_Task prompt_. Nothing is to be left out: repeat every entry exactly as given.

_Dataset records_.
+ + + + + + +

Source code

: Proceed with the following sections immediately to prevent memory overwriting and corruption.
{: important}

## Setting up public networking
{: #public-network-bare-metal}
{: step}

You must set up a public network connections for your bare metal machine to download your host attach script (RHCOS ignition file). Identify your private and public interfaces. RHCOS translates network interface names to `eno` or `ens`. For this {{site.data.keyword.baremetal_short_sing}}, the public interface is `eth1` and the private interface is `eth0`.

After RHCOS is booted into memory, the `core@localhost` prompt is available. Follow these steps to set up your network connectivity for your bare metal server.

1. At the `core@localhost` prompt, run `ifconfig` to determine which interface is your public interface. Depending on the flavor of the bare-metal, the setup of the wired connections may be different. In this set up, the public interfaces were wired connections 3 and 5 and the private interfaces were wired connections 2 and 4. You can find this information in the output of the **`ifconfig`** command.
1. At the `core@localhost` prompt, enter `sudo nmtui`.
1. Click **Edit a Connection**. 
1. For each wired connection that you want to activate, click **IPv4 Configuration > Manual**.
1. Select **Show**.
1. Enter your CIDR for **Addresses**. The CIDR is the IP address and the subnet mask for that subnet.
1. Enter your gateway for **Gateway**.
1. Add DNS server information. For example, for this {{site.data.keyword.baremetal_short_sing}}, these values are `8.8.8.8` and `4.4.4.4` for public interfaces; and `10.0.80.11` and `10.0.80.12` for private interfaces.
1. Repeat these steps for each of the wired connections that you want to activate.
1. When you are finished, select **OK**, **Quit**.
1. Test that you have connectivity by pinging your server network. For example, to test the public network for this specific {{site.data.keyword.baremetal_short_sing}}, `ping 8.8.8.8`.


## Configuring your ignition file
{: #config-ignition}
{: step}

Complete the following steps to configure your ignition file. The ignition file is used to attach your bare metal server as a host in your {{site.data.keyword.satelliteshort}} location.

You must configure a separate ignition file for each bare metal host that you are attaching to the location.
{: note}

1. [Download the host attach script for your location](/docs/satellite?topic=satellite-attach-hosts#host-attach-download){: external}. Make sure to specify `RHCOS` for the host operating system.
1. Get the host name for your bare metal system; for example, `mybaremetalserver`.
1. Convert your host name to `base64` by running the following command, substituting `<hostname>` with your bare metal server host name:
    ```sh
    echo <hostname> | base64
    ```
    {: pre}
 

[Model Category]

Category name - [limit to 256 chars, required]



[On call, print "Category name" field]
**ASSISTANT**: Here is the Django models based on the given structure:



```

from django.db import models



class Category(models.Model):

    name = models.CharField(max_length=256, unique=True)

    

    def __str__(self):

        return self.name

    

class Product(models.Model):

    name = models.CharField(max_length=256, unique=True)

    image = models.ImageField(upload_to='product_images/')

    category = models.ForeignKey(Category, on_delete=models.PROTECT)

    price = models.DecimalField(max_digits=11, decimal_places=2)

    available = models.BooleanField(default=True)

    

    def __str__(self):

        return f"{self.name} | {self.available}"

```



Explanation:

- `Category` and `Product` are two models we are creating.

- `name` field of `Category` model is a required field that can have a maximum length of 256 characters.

+ + + + + + +

_Exercise answer_.
Source code

: Proceed with the following sections immediately to prevent memory overwriting and corruption.
{: important}

## Setting up public networking
{: #public-network-bare-metal}
{: step}

You must set up a public network connections for your bare metal machine to download your host attach script (RHCOS ignition file). Identify your private and public interfaces. RHCOS translates network interface names to `eno` or `ens`. For this {{site.data.keyword.baremetal_short_sing}}, the public interface is `eth1` and the private interface is `eth0`.

After RHCOS is booted into memory, the `core@localhost` prompt is available. Follow these steps to set up your network connectivity for your bare metal server.

1. At the `core@localhost` prompt, run `ifconfig` to determine which interface is your public interface. Depending on the flavor of the bare-metal, the setup of the wired connections may be different. In this set up, the public interfaces were wired connections 3 and 5 and the private interfaces were wired connections 2 and 4. You can find this information in the output of the **`ifconfig`** command.
1. At the `core@localhost` prompt, enter `sudo nmtui`.
1. Click **Edit a Connection**. 
1. For each wired connection that you want to activate, click **IPv4 Configuration > Manual**.
1. Select **Show**.
1. Enter your CIDR for **Addresses**. The CIDR is the IP address and the subnet mask for that subnet.
1. Enter your gateway for **Gateway**.
1. Add DNS server information. For example, for this {{site.data.keyword.baremetal_short_sing}}, these values are `8.8.8.8` and `4.4.4.4` for public interfaces; and `10.0.80.11` and `10.0.80.12` for private interfaces.
1. Repeat these steps for each of the wired connections that you want to activate.
1. When you are finished, select **OK**, **Quit**.
1. Test that you have connectivity by pinging your server network. For example, to test the public network for this specific {{site.data.keyword.baremetal_short_sing}}, `ping 8.8.8.8`.


## Configuring your ignition file
{: #config-ignition}
{: step}

Complete the following steps to configure your ignition file. The ignition file is used to attach your bare metal server as a host in your {{site.data.keyword.satelliteshort}} location.

You must configure a separate ignition file for each bare metal host that you are attaching to the location.
{: note}

1. [Download the host attach script for your location](/docs/satellite?topic=satellite-attach-hosts#host-attach-download){: external}. Make sure to specify `RHCOS` for the host operating system.
1. Get the host name for your bare metal system; for example, `mybaremetalserver`.
1. Convert your host name to `base64` by running the following command, substituting `<hostname>` with your bare metal server host name:
    ```sh
    echo <hostname> | base64
    ```
    {: pre}
 

[Model Category]

Category name - [limit to 256 chars, required]



[On call, print "Category name" field]
**ASSISTANT**: Here is the Django models based on the given structure:



```

from django.db import models



class Category(models.Model):

    name = models.CharField(max_length=256, unique=True)

    

    def __str__(self):

        return self.name

    

class Product(models.Model):

    name = models.CharField(max_length=256, unique=True)

    image = models.ImageField(upload_to='product_images/')

    category = models.ForeignKey(Category, on_delete=models.PROTECT)

    price = models.DecimalField(max_digits=11, decimal_places=2)

    available = models.BooleanField(default=True)

    

    def __str__(self):

        return f"{self.name} | {self.available}"

```



Explanation:

- `Category` and `Product` are two models we are creating.

- `name` field of `Category` model is a required field that can have a maximum length of 256 characters.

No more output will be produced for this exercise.